我们纳入了具有阳性(n=176:63±7岁,87(49%)女性)或阴性(n=76:61±9岁,27(36%)女性)淀粉样蛋白 PET 状态的个体,综合征诊断为主观认知下降(18 例 PET+,25 例 PET-)、轻度认知障碍(26 例 PET+,24 例 PET-)或 AD 痴呆(132 例 PET+)。通过 Simoa 测量血浆 Abeta、GFAP 和 NfL。我们应用双因素方差分析调整年龄和性别,以研究血浆标志物与淀粉样蛋白 PET 状态和综合征诊断的关联;采用 Wald 后向选择的逻辑回归分析确定识别淀粉样蛋白 PET 阳性的最佳面板;采用年龄、性别和教育调整的线性回归分析研究血浆标志物与神经心理学测试表现之间的关联;以及采用 Spearman 相关分析研究血浆标志物与内侧颞叶萎缩(MTA)之间的关联。

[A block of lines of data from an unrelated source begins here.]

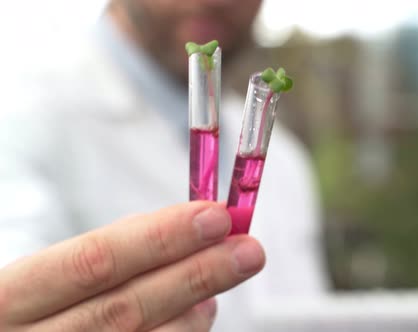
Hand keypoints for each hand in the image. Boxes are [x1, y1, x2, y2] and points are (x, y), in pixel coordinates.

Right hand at [0, 201, 264, 330]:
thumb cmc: (30, 314)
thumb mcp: (42, 280)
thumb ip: (104, 258)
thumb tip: (182, 236)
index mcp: (10, 300)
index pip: (93, 261)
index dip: (160, 237)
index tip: (215, 215)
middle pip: (127, 307)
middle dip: (196, 273)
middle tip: (249, 249)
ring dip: (195, 308)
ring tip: (225, 273)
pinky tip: (199, 312)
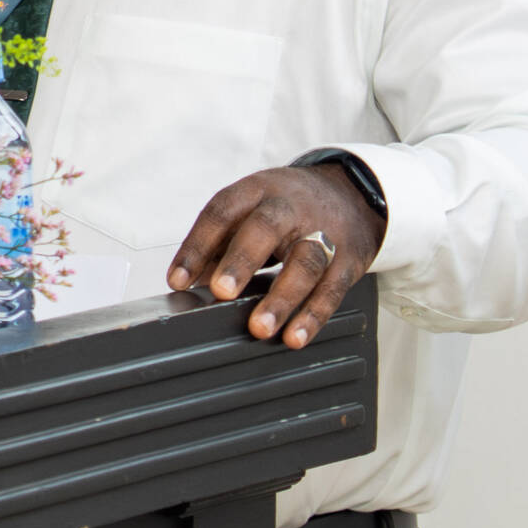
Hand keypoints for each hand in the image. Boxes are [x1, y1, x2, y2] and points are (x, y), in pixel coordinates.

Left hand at [167, 163, 384, 347]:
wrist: (350, 193)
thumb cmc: (288, 206)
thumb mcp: (252, 210)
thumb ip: (220, 242)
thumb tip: (191, 281)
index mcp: (257, 190)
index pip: (221, 212)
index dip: (197, 246)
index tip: (177, 280)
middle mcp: (290, 207)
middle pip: (265, 228)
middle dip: (240, 261)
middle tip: (221, 292)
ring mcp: (324, 232)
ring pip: (305, 262)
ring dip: (281, 298)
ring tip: (259, 328)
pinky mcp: (349, 259)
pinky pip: (332, 289)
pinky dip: (313, 315)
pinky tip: (295, 336)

Abeta 和 GFAP 独立与淀粉样蛋白 PET 状态相关(p=0.009 和 p<0.001),而 GFAP 和 NfL 独立与综合征诊断相关(p=0.001 和 p=0.048)。确定阳性淀粉样蛋白状态的最佳面板包括 Abeta 和 GFAP,以及年龄和 APOE(AUC=88%(95%CI 83-93%),82%的敏感性,86%的特异性),同时排除 NfL 和性别。GFAP 和 NfL 与认知表现的全球认知和所有主要认知领域密切相关(GFAP:范围标准化β(sβ)=-0.40 至-0.26;NfL:范围 sβ=-0.35 至-0.18;所有:p<0.002),而 Abeta 与全球认知、记忆、注意力和执行功能相关(范围 sβ=0.22-0.11;所有:p<0.05)但与语言无关。GFAP 和 NfL 与 MTA 呈中度正相关(两者:Spearman's rho>0.33,p<0.001)。Abeta 与 MTA 呈中度负相关(Spearman's rho=-0.24,p=0.001)。
Abeta 和 GFAP 的组合为鉴定淀粉样蛋白 PET 状态提供了有价值的工具。此外,血浆 GFAP 和 NfL 与各种疾病严重程度指标相关,表明其具有疾病监测的潜力。